Analysis Summary

Microsoft researchers have discovered that threat actors are actively exploiting misconfigured Apache Pinot instances deployed on Kubernetes, exposing sensitive data due to insecure default configurations.

Apache Pinot is an open-source real-time analytics platform used by major organizations such as Walmart, Uber, Slack, LinkedIn, Wix, and Stripe. It is designed for fast, low-latency querying of large datasets. However, Microsoft’s investigation revealed that the official documentation fails to alert users to the security risks of its default setup when deployed via Kubernetes.

The default configuration of Apache Pinot exposes its core components to the internet through Kubernetes LoadBalancer services, and lacks any built-in authentication. This creates a serious vulnerability: unauthenticated attackers can access the Pinot dashboard, query sensitive data, and manipulate workloads.

Microsoft observed real-world attacks targeting these insecure deployments, with attackers successfully gaining access to data. The company emphasized that the issue lies not just with Pinot, but with a broader trend of misconfigured containerized applications that rely on insecure default settings.

The research further highlighted a related vulnerability in Meshery, an engineering platform used for managing cloud infrastructure. In Meshery’s case, attackers can execute arbitrary code and gain control of backend resources if they gain access to the externally exposed application interface. Microsoft advises mitigating this risk by restricting access to internal networks.

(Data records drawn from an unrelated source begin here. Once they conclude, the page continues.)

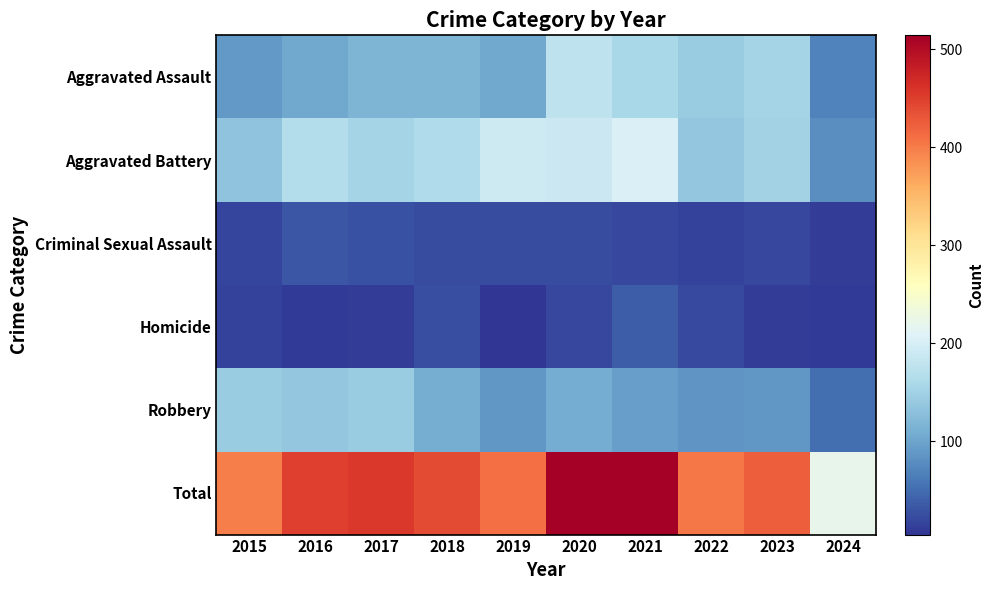

Between 2020 and 2024, which series saw the biggest shift?

Total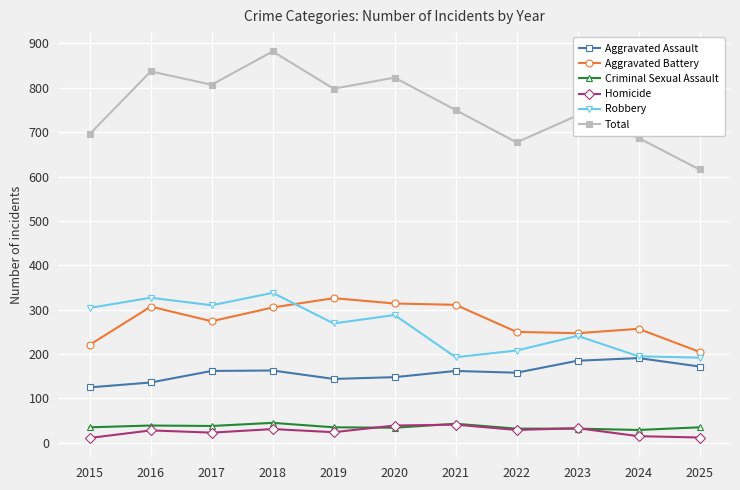

Which series has the largest range (max minus min)?

Total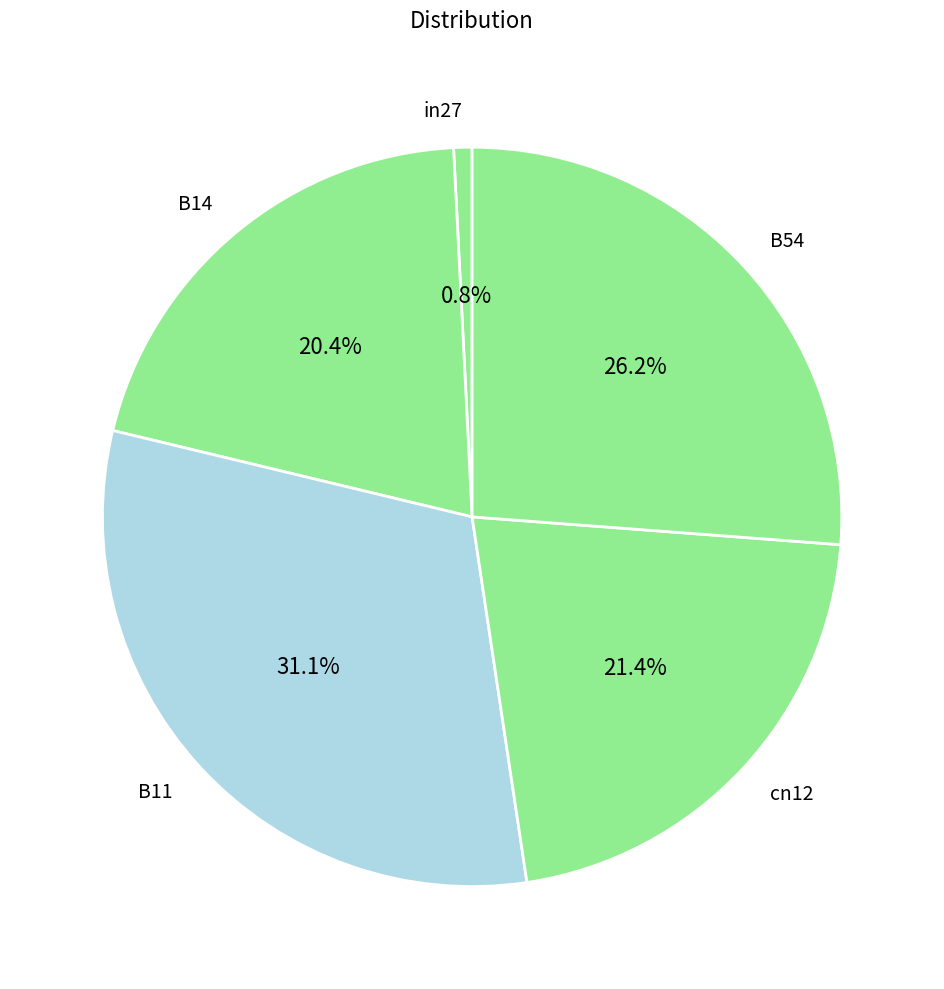

Which slice is the largest?

B11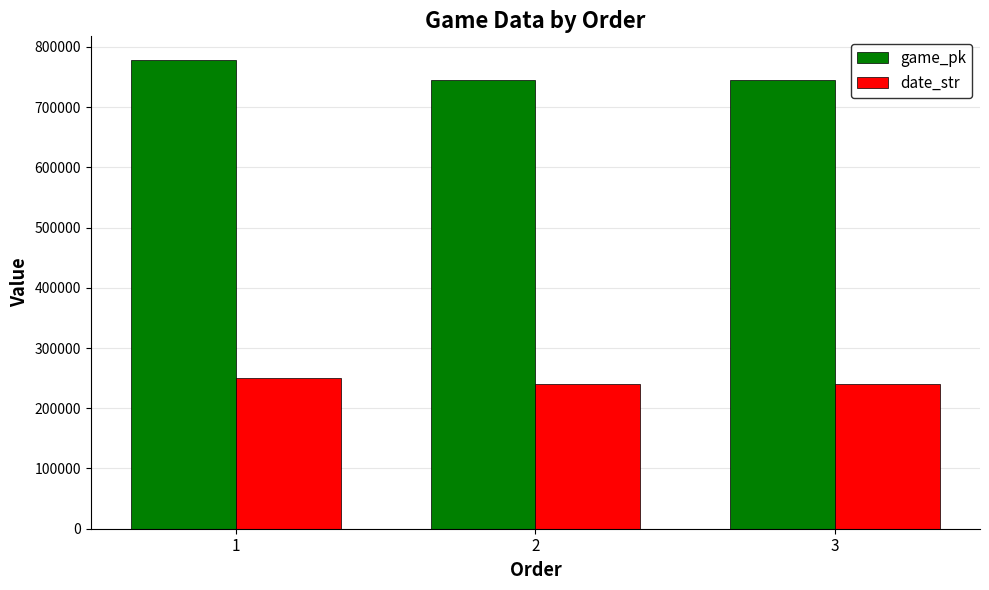

What is the value of the game_pk bar at the 1st from the left?

778461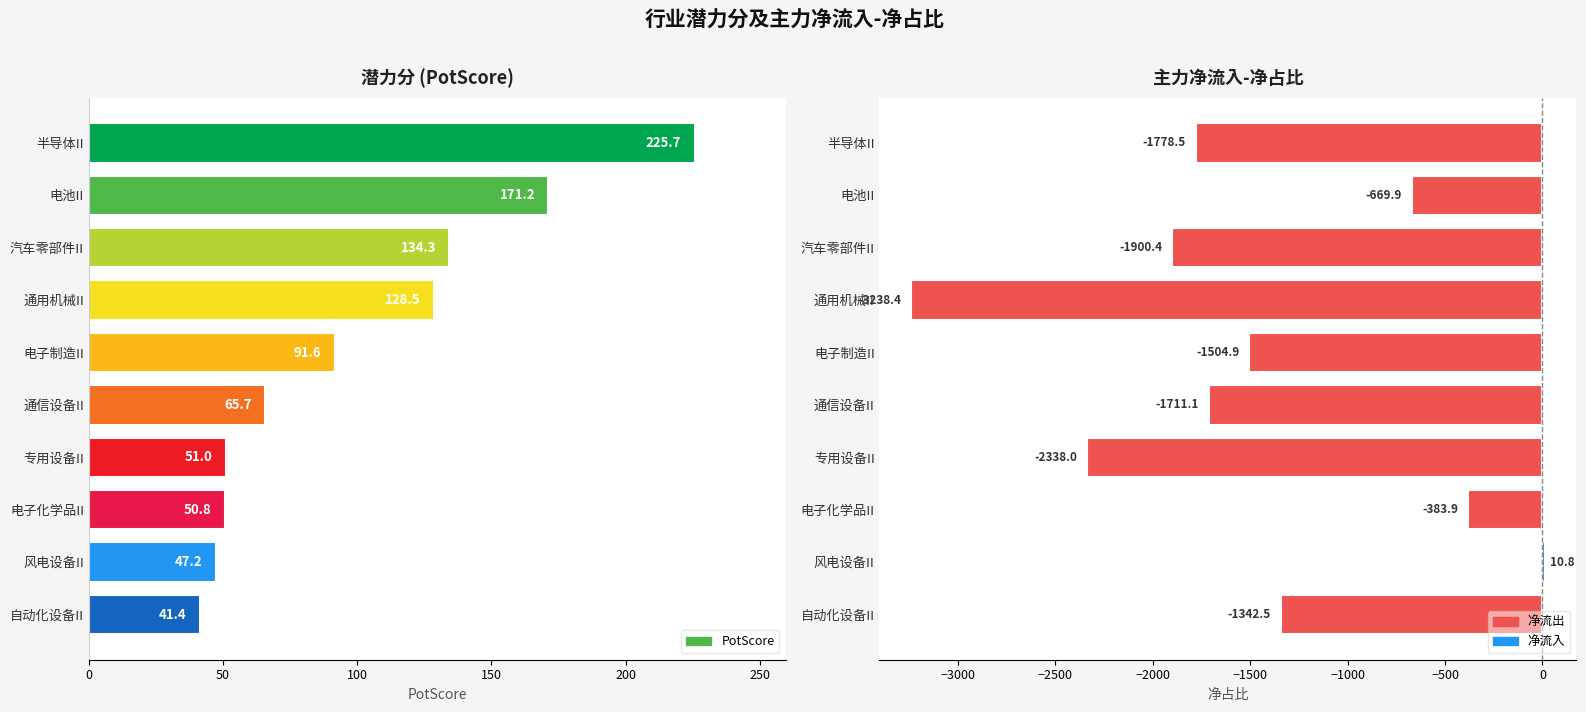

At how many categories does at least one series exceed -3143?

10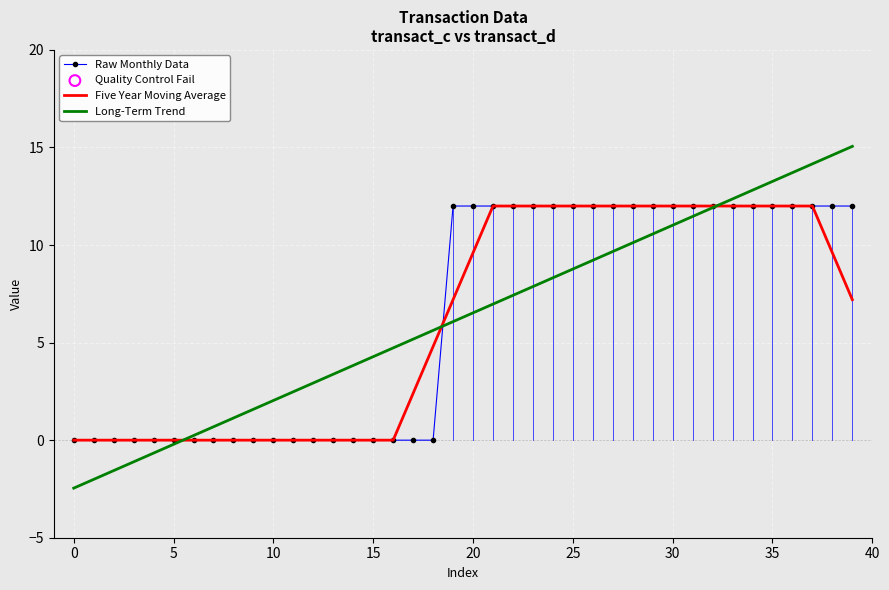

Which series has the largest range (max minus min)?

Long-Term Trend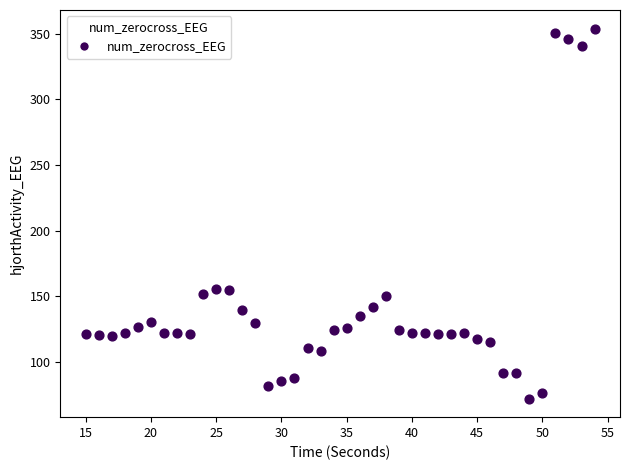

What is the range of X values (max minus min)?

39.0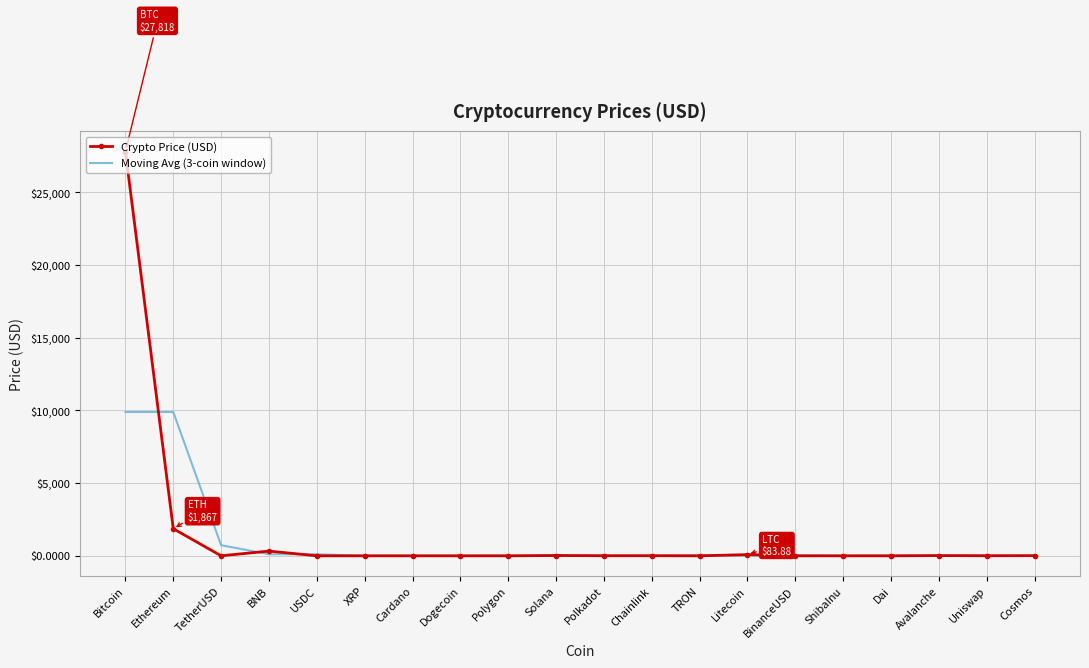

At which category is the sum across all series the highest?

Bitcoin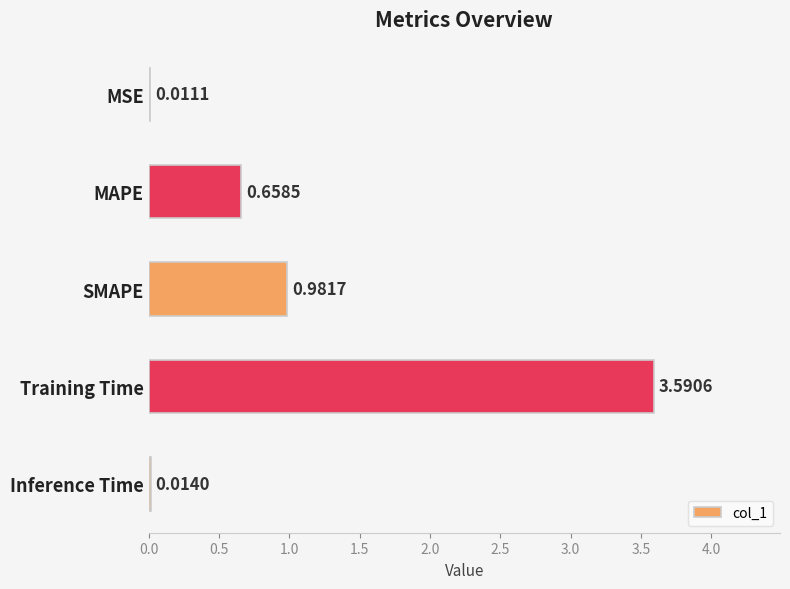

What is the sum of the values at Training Time and MSE?

3.6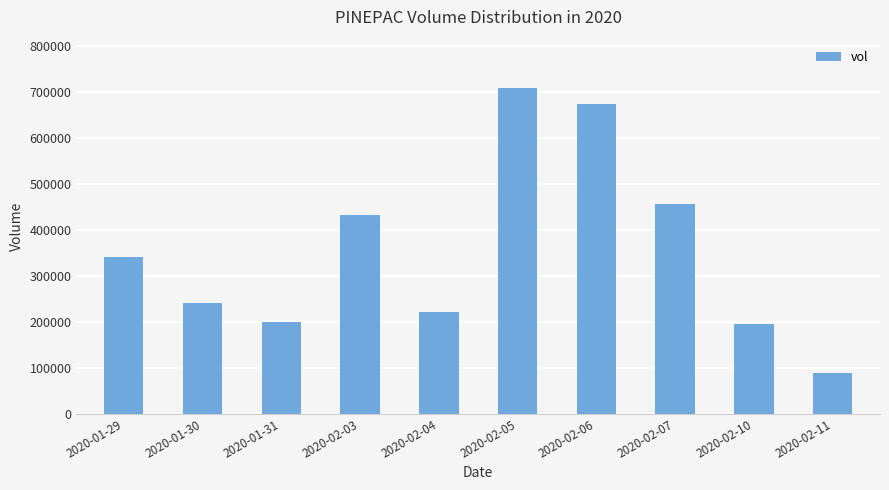

At which label is the value closest to 397350?

2020-02-03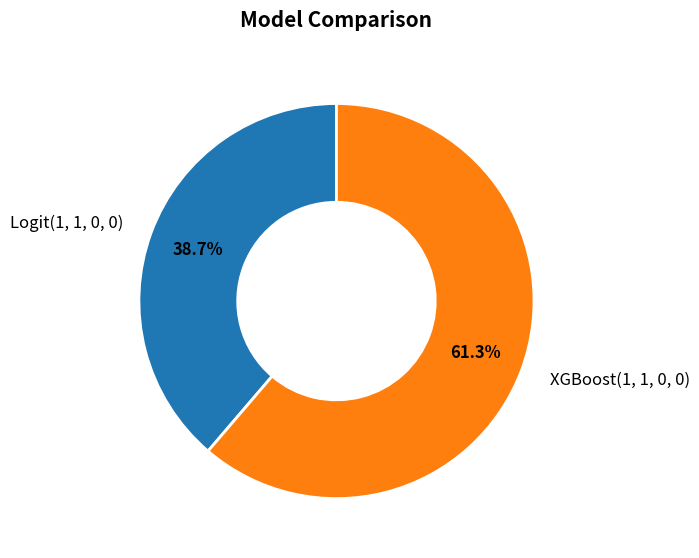

What percentage do XGBoost(1, 1, 0, 0) and Logit(1, 1, 0, 0) together represent?

100.0%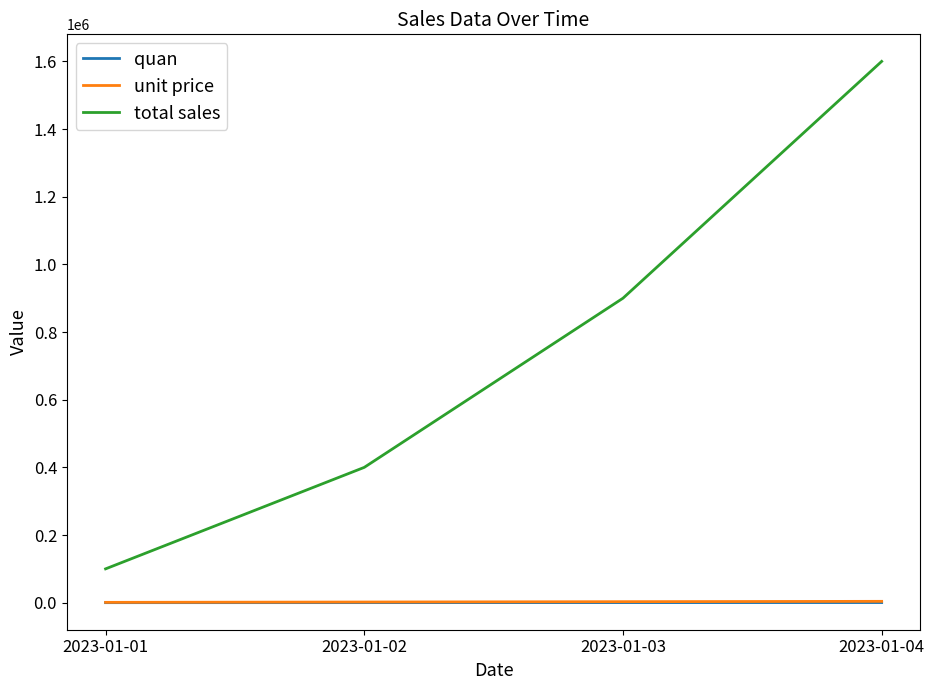

Which series has the widest spread of values?

total sales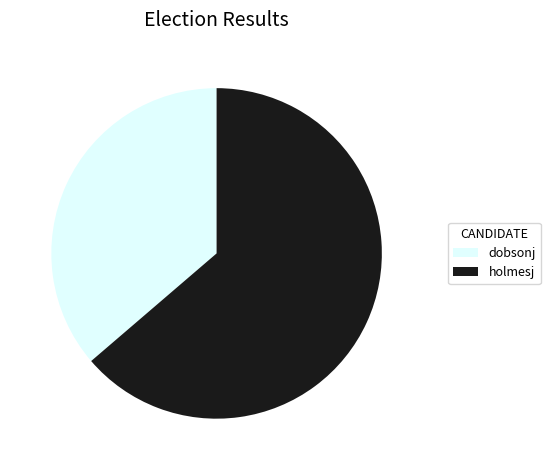

Between dobsonj and holmesj, which is larger?

holmesj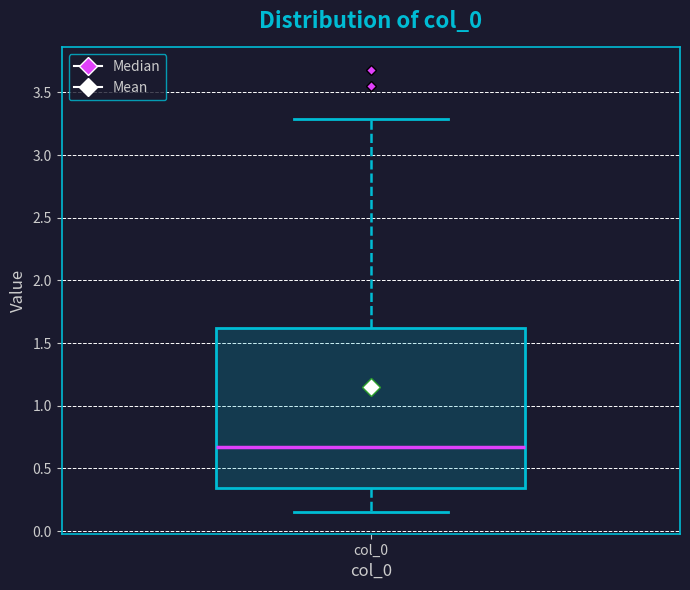

Transcribe this box plot: give where the median line is, the range the box spans, and where the two whiskers end, as read against the y-axis. The values are not printed on the chart, so give them approximately, as read against the axis.

median 0.65, box 0.35 to 1.60, whiskers 0.15 to 3.30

In conclusion, Microsoft stresses that many exploits of containerized applications stem from poor configuration practices, particularly the use of default settings without proper authentication. The company urges developers and administrators to review and secure their Kubernetes workloads to prevent exposure and potential compromise.

Impact

• Sensitive Data Exposure
• Unauthorized Access
• Data Manipulation

Remediation

• Regularly audit and review Kubernetes configurations for misconfigurations.
• Monitor network traffic for unauthorized access attempts or anomalies.
• Implement strong authentication and authorization mechanisms for all interfaces.
• Disable default public exposure of Apache Pinot components via Kubernetes LoadBalancer.
• Restrict access to Apache Pinot dashboards to internal or trusted networks.
• Avoid using default settings; customize configurations to meet security best practices.
• Secure Meshery by limiting its access to internal IPs and networks only.
• Apply principle of least privilege to services and user roles.
• Use firewall rules and network policies to isolate sensitive workloads.
• Keep software components, including Pinot and Meshery, up to date with security patches.
• Conduct routine vulnerability assessments and penetration testing.